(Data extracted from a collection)

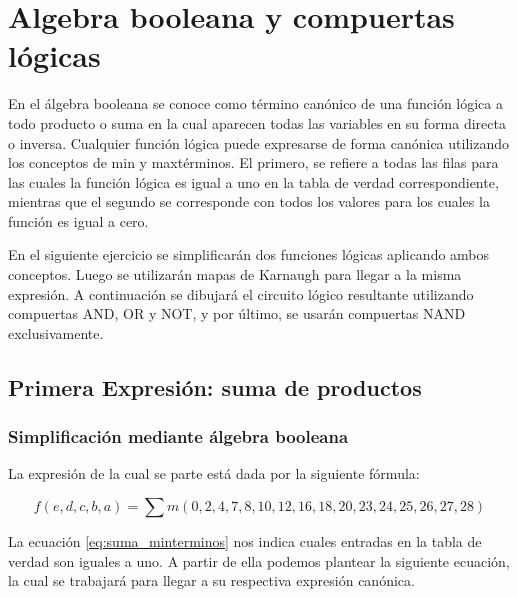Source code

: %
%
%


\section{Algebra booleana y compuertas lógicas}

En el álgebra booleana se conoce como término canónico de una función lógica a todo producto o suma en la cual aparecen todas las variables en su forma directa o inversa. Cualquier función lógica puede expresarse de forma canónica utilizando los conceptos de min y maxtérminos. El primero, se refiere a todas las filas para las cuales la función lógica es igual a uno en la tabla de verdad correspondiente, mientras que el segundo se corresponde con todos los valores para los cuales la función es igual a cero. 

En el siguiente ejercicio se simplificarán dos funciones lógicas aplicando ambos conceptos. Luego se utilizarán mapas de Karnaugh para llegar a la misma expresión. A continuación se dibujará el circuito lógico resultante utilizando compuertas AND, OR y NOT, y por último, se usarán compuertas NAND exclusivamente.

\subsection{Primera Expresión: suma de productos}

\subsubsection{Simplificación mediante álgebra booleana}

La expresión de la cual se parte está dada por la siguiente fórmula:

\begin{equation}\label{eq:suma_minterminos}
f(e,d,c,b,a) = \sum{m(0, 2, 4, 7, 8, 10, 12, 16, 18, 20, 23, 24, 25, 26, 27, 28)}
\end{equation}

La ecuación \ref{eq:suma_minterminos} nos indica cuales entradas en la tabla de verdad son iguales a uno. A partir de ella podemos plantear la siguiente ecuación, la cual se trabajará para llegar a su respectiva expresión canónica.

JOB ITEM -
Transcribe every entry exactly, omitting pictures.

YOUR RESPONSE -
Source code

: %
%
%


\section{Algebra booleana y compuertas lógicas}

En el álgebra booleana se conoce como término canónico de una función lógica a todo producto o suma en la cual aparecen todas las variables en su forma directa o inversa. Cualquier función lógica puede expresarse de forma canónica utilizando los conceptos de min y maxtérminos. El primero, se refiere a todas las filas para las cuales la función lógica es igual a uno en la tabla de verdad correspondiente, mientras que el segundo se corresponde con todos los valores para los cuales la función es igual a cero. 

En el siguiente ejercicio se simplificarán dos funciones lógicas aplicando ambos conceptos. Luego se utilizarán mapas de Karnaugh para llegar a la misma expresión. A continuación se dibujará el circuito lógico resultante utilizando compuertas AND, OR y NOT, y por último, se usarán compuertas NAND exclusivamente.

\subsection{Primera Expresión: suma de productos}

\subsubsection{Simplificación mediante álgebra booleana}

La expresión de la cual se parte está dada por la siguiente fórmula:

\begin{equation}\label{eq:suma_minterminos}
f(e,d,c,b,a) = \sum{m(0, 2, 4, 7, 8, 10, 12, 16, 18, 20, 23, 24, 25, 26, 27, 28)}
\end{equation}

La ecuación \ref{eq:suma_minterminos} nos indica cuales entradas en la tabla de verdad son iguales a uno. A partir de ella podemos plantear la siguiente ecuación, la cual se trabajará para llegar a su respectiva expresión canónica.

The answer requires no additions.